Halifax and North Vancouver are attracting welders due to the 10 years of
shipbuilding contracts for the federal government. And there is that small
Cisco project in Ontario.

Canada has always had a certain wave of regional development followed by a
slump while another region is peaking. And there is less difference between
most cities in Canada. You don't have those big language differences that you
get in the USA, not to mention cultural differences. Makes it easier to uproot
and move.

------
VLM
Nobody mentioned the death of the transfer / promotion especially via merger
mania?

In the olden days, like my grandfathers time, major corporations had
facilities all over the country. So its highly likely if you live in WI and a
job the next level up opened, odds are it'll be in TN not next door, well, you
moved to TN. In my dad's generation all those facilities closed except for
perhaps one or two, and mostly offshored, and all expansion is of course
offshore. So imagine you work at one of the last Milwaukee Tool plants still
open in Georgia today. You won't be moving to the Milwaukee mfgr plant because
they'll be no promotion at the Milwaukee mfgr plant because that plant closed
in my dad's generation. There might be a fantastic promotion job opening in
mainland China, Taiwan, or perhaps Korea, but its unlikely you speak the
language and are willing to drag everyone in the family along. So that's why
the guys working in GA are not moving all over the country; nowhere to go.

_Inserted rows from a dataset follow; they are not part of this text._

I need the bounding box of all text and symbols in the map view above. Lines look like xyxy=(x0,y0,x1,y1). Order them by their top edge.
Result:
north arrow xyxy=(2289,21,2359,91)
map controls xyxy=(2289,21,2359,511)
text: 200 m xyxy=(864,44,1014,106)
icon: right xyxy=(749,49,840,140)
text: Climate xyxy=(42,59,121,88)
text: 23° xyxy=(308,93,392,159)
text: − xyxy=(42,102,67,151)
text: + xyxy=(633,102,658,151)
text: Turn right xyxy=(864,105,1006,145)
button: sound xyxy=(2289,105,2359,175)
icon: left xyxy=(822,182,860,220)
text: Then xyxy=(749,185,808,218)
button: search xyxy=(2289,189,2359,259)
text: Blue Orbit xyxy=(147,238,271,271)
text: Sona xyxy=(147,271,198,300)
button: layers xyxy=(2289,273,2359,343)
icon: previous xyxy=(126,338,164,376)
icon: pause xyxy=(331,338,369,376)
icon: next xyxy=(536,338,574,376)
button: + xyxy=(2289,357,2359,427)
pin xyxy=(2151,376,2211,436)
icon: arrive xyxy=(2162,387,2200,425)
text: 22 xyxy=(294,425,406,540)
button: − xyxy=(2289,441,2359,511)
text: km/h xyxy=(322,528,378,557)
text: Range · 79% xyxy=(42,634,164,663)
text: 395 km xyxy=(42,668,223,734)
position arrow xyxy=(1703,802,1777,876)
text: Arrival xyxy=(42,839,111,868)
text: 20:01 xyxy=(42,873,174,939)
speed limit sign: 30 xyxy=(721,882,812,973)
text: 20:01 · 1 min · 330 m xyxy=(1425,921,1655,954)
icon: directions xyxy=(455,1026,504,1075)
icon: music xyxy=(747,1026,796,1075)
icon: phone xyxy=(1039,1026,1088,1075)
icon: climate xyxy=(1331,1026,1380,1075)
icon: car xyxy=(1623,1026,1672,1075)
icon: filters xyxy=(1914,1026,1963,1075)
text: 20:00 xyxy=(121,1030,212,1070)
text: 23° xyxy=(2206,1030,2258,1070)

This also relates to merger mania. My dad always worked for the railroads in
the 60s thru 90s. For a couple railroads. Usually in their HQ IT dept. So lets
say he worked for the Milwaukee Road Railroad and wanted to move. Well, he
could get a job at the Soo line, or the Wisconsin Central (HQ in Chicago,
never figured that one out), or CP, or CMSP, or SouthShore, or ... In fact he
worked at quite a few of those places at one time or another. Now, of course,
there is just the CP which owns them all, or whats left of them all, and the
relevant part isn't that 10 or 20 jobs have converged into one, because the
workload is constant (actually increasing) there probably still are 20 or so
jobs, in fact there's probably 30 due to expansion. The part of this story
that's relevant is all 30 of those IT jobs WILL ONLY be at CP HQ in Calgary
Canada. When promotional opportunities open, it'll be in the office next door,
not Chicago or Milwaukee or Minneapolis or wherever the CMSP was based because
those offices closed a generation ago... Therefore no one who works for "the"
railroad in the upper midwest will be moving for work; either you already live
in Calgary and already work for CP or you're unemployed.

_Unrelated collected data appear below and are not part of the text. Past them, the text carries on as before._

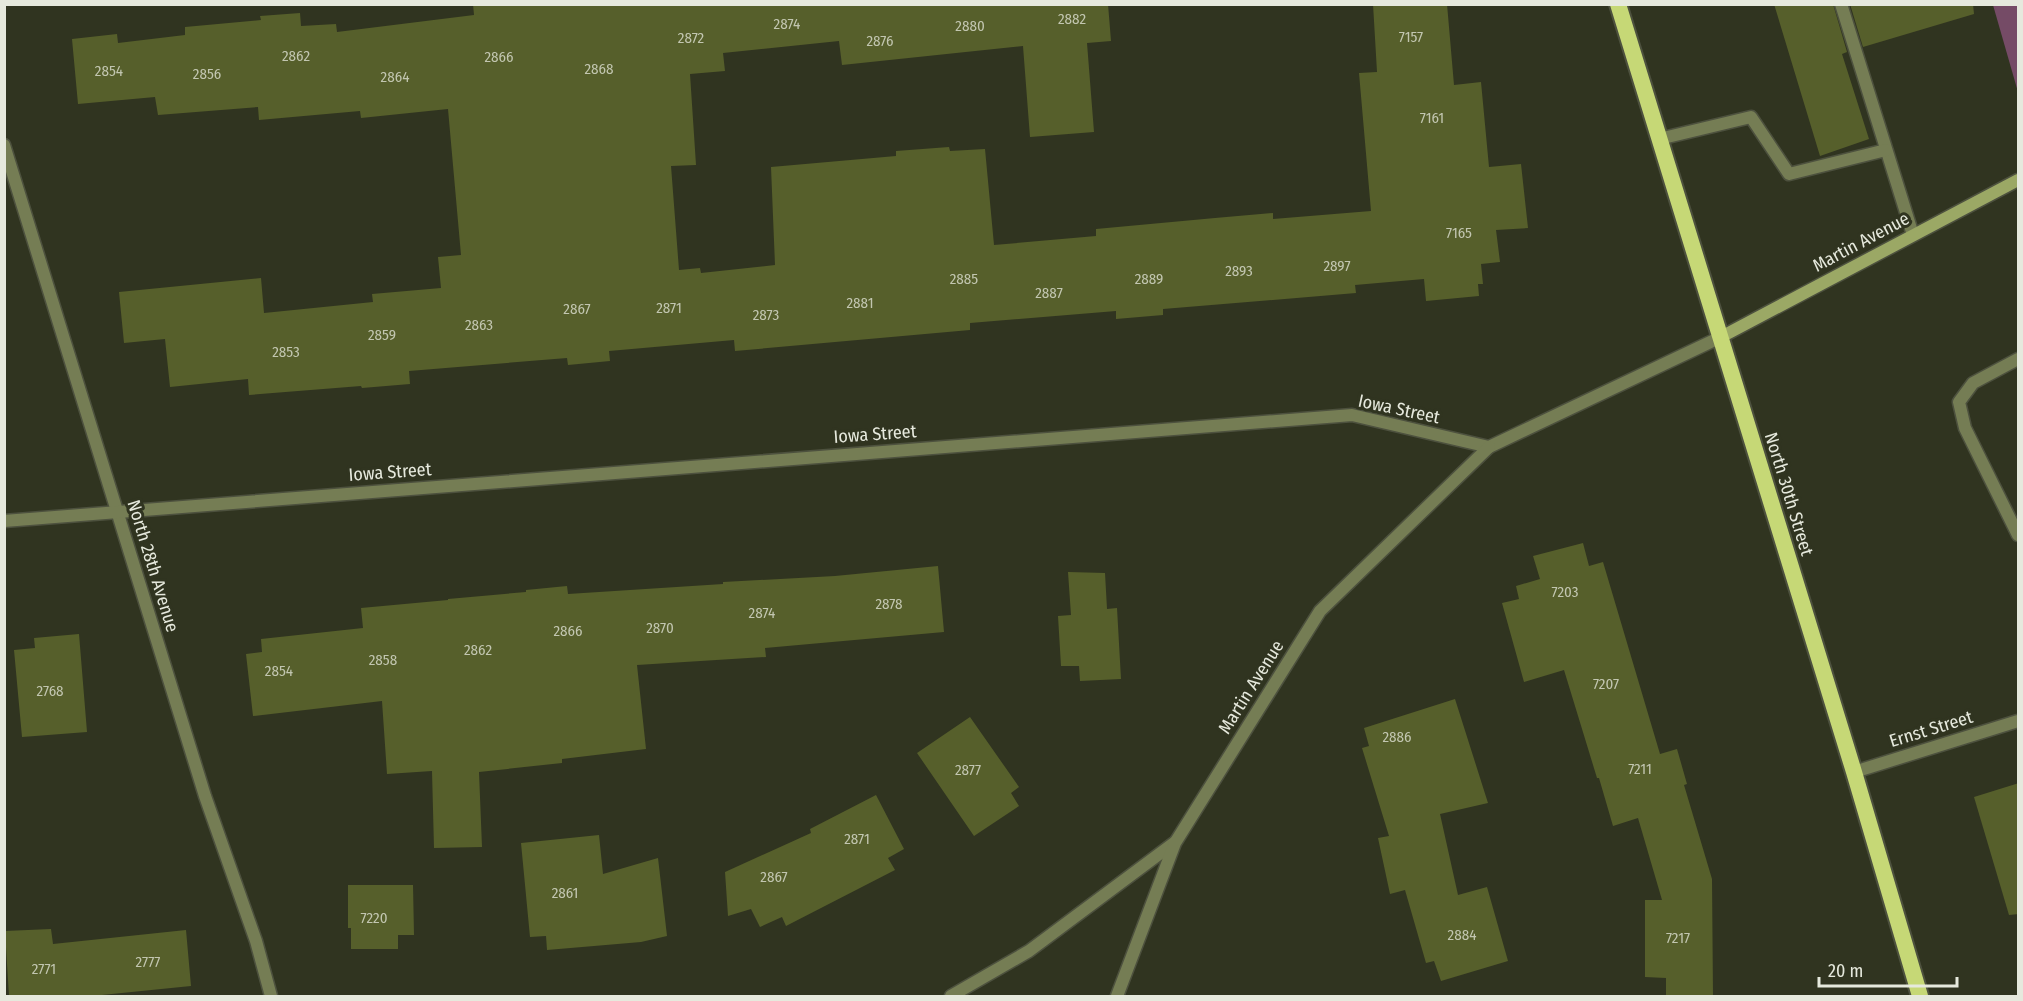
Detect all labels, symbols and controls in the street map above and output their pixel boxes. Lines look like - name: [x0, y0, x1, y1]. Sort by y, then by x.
- house number: 2882: [1058, 10, 1086, 28]
- house number: 2874: [774, 15, 800, 33]
- house number: 2880: [955, 17, 985, 35]
- house number: 7157: [1399, 28, 1423, 46]
- house number: 2872: [678, 29, 705, 47]
- house number: 2876: [866, 32, 894, 50]
- house number: 2862: [282, 47, 310, 65]
- house number: 2866: [485, 48, 514, 66]
- house number: 2868: [584, 60, 614, 78]
- house number: 2854: [95, 62, 123, 80]
- house number: 2856: [193, 65, 221, 83]
- house number: 2864: [381, 68, 409, 86]
- house number: 7161: [1420, 109, 1444, 127]
- street label: Martin Avenue: [1809, 207, 1913, 277]
- house number: 7165: [1446, 224, 1472, 242]
- house number: 2897: [1323, 257, 1351, 275]
- house number: 2893: [1225, 262, 1253, 280]
- house number: 2885: [950, 270, 978, 288]
- house number: 2889: [1135, 270, 1163, 288]
- house number: 2887: [1035, 284, 1063, 302]
- house number: 2881: [846, 294, 874, 312]
- house number: 2871: [656, 299, 682, 317]
- house number: 2867: [563, 300, 591, 318]
- house number: 2873: [753, 306, 780, 324]
- house number: 2863: [465, 316, 493, 334]
- house number: 2859: [368, 326, 396, 344]
- house number: 2853: [272, 343, 300, 361]
- street label: Iowa Street: [1356, 390, 1442, 428]
- street label: Iowa Street: [833, 420, 917, 448]
- street label: North 30th Street: [1760, 430, 1818, 558]
- street label: Iowa Street: [348, 458, 432, 486]
- street label: North 28th Avenue: [122, 497, 184, 635]
- house number: 7203: [1552, 583, 1579, 601]
- house number: 2878: [875, 595, 903, 613]
- house number: 2874: [749, 604, 775, 622]
- house number: 2870: [646, 619, 674, 637]
- house number: 2866: [554, 622, 583, 640]
- street label: Martin Avenue: [1214, 636, 1289, 738]
- house number: 2862: [464, 641, 492, 659]
- house number: 2858: [369, 651, 397, 669]
- house number: 2854: [265, 662, 293, 680]
- house number: 7207: [1593, 675, 1619, 693]
- house number: 2768: [36, 682, 64, 700]
- street label: Ernst Street: [1887, 706, 1975, 752]
- house number: 2886: [1382, 728, 1412, 746]
- house number: 7211: [1628, 760, 1652, 778]
- house number: 2877: [955, 761, 981, 779]
- house number: 2871: [844, 830, 870, 848]
- house number: 2867: [760, 868, 788, 886]
- house number: 2861: [552, 884, 578, 902]
- house number: 7220: [361, 909, 387, 927]
- house number: 2884: [1448, 926, 1476, 944]
- house number: 7217: [1666, 929, 1690, 947]
- scale bar: [1819, 950, 1957, 988]
- house number: 2777: [136, 953, 160, 971]
- house number: 2771: [32, 960, 56, 978]
- text: 20 m: [1828, 960, 1863, 982]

This is hardly specialized to IT. There's ONE really big national retailer in
Arkansas. There used to be dozens of (now failed) department stores employing
about the same number of people.

This is also fractally self similar at smaller scales. Three regional womens
clothing stores have collapsed and one regional has adsorbed them and/or their
traffic. Its not just national level. Much as there were 10 railroads
employing 1K in each city and now there's one railroad employing about 9K in
one city, at a city level there used to be ten machine shops spread across the
city each employing 20 people, now there's like two machine shops each
employing 100 people.

------
jotm
It seems to me that people are not moving because they have already moved to
the most desirable places and are mostly content with their situation. Even
with the recession, things are nowhere near as bad as they were pre-1940's.